Interior of a fully autonomous car -- no steering wheel in it and seats facing a table with a laptop on it.

Image source: Getty Images.

NVIDIA's driverless-car partnerships

On the first-quarter earnings call in May, CFO Colette Kress said: "Since our DRIVE PX 2 AI car platform began shipping just one year ago, more than 225 car and truck makers, suppliers, research organizations, and start-ups have begun developing with it." Moreover, NVIDIA has inked several partnerships for the use of the platform in vehicles that are already on the market or are slated to come to market within the next five years:

  • Tesla: In October, the electric-vehicle maker began using DRIVE PX 2 to power its Autopilot on all new Model S and Model X vehicles, and its more affordable Model 3, which began shipping in July, is similarly equipped.
  • Volkswagen's Audi: In January at the Consumer Electronics Show (CES) 2017, NVIDIA and Audi announced their collaboration to put advanced AI cars on the road starting in 2020. In July, Audi unveiled its new 2018 A8, which is the world's first Level 3 (we'll get to Levels in a moment) autonomous car to go into production.  
  • Daimler's Mercedes-Benz: This partnership to bring a NVIDIA AI-powered Mercedes car to market was also announced at CES 2017. 
  • Toyota: In May, NVIDIA announced that the giant automaker will use the platform to power its autonomous driving systems in vehicles planned for market introduction within the next five years.
  • Volvo: In June, the Swedish auto maker and Swedish auto supplier Autoliv announced they're teaming with NVIDIA to make production vehicles built on the DRIVE PX 2 platform by 2021. 
  • Baidu: In July, the Chinese search engine giant announced that it's adopting DRIVE PX 2 for its autonomous vehicle initiative and will also use the platform in developing self-driving cars with major Chinese automakers. 

On the Q1 earnings call, Kress said NVIDIA expected its DRIVE PX 2 platform to be capable of delivering Level 3 autonomy for cars, trucks, and shuttles by the end of the year, and Level 4 autonomy by the end of 2018. (Level 3 involves a moderate amount of automation in which an automated driving system monitors the driving environment. Level 4 involves a high-level of automation, and is just one step away from the fully autonomous level.) The company delivered on Level 3, as evidenced by Audi's recent unveiling of its 2018 A8.

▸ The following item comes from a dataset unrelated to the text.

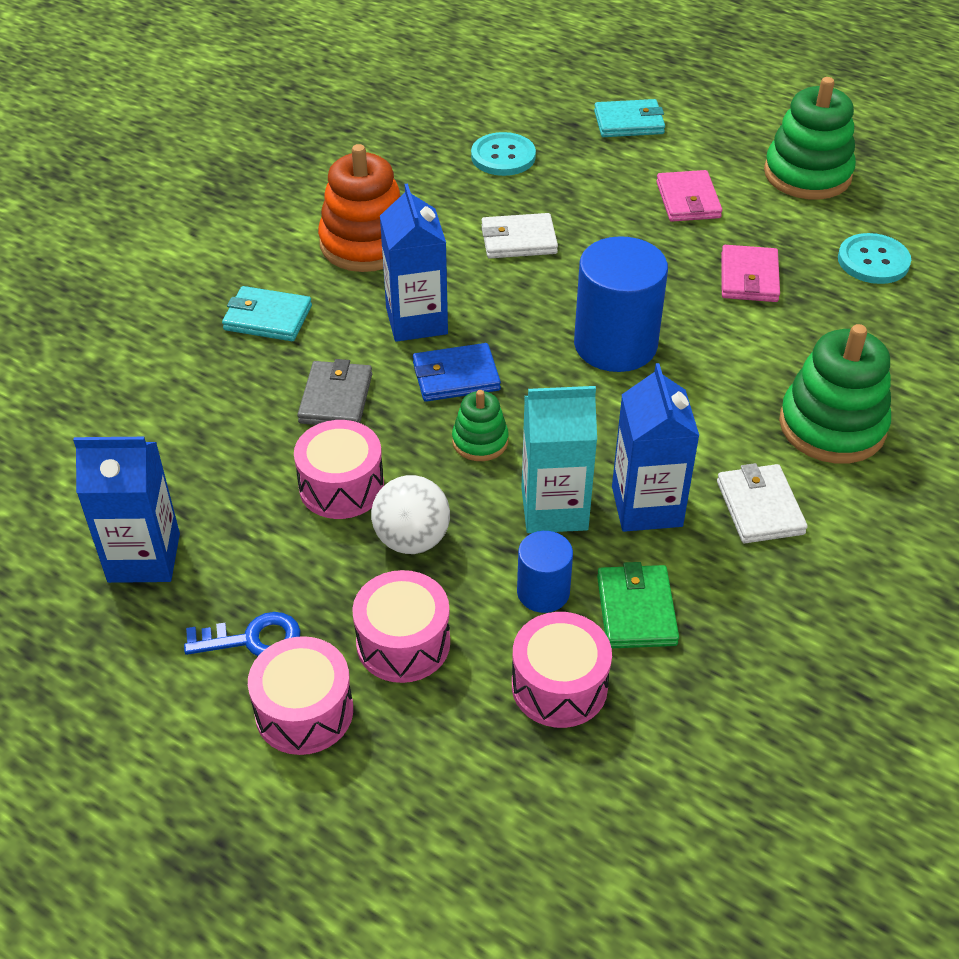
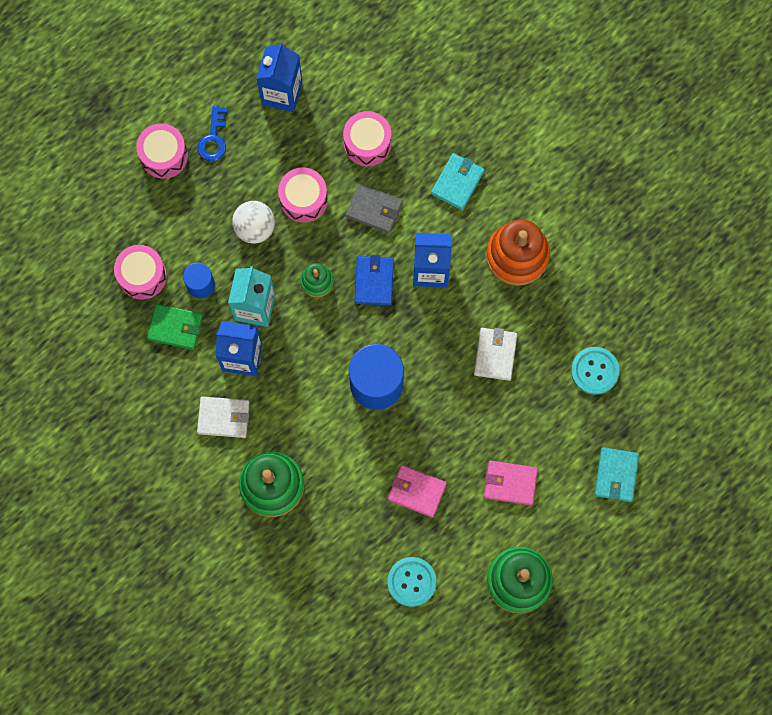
camera: 105 degrees right, 30 degrees up
(403, 643) = (190, 209): pink drum -> pink drum (367, 143)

NVIDIA's auto platform growth is poised to accelerate

In the second quarter, NVIDIA's auto platform's revenue grew 19% year over year to $142 million, accounting for just 6.4% of its total revenue of $2.23 billion. So auto is a quite small part of the company's business. However, thanks to the company's numerous autonomous vehicle partnerships discussed above -- and likely robot-taxi partnerships on the near-term horizon -- the auto platform appears on the cusp of a strong growth trajectory.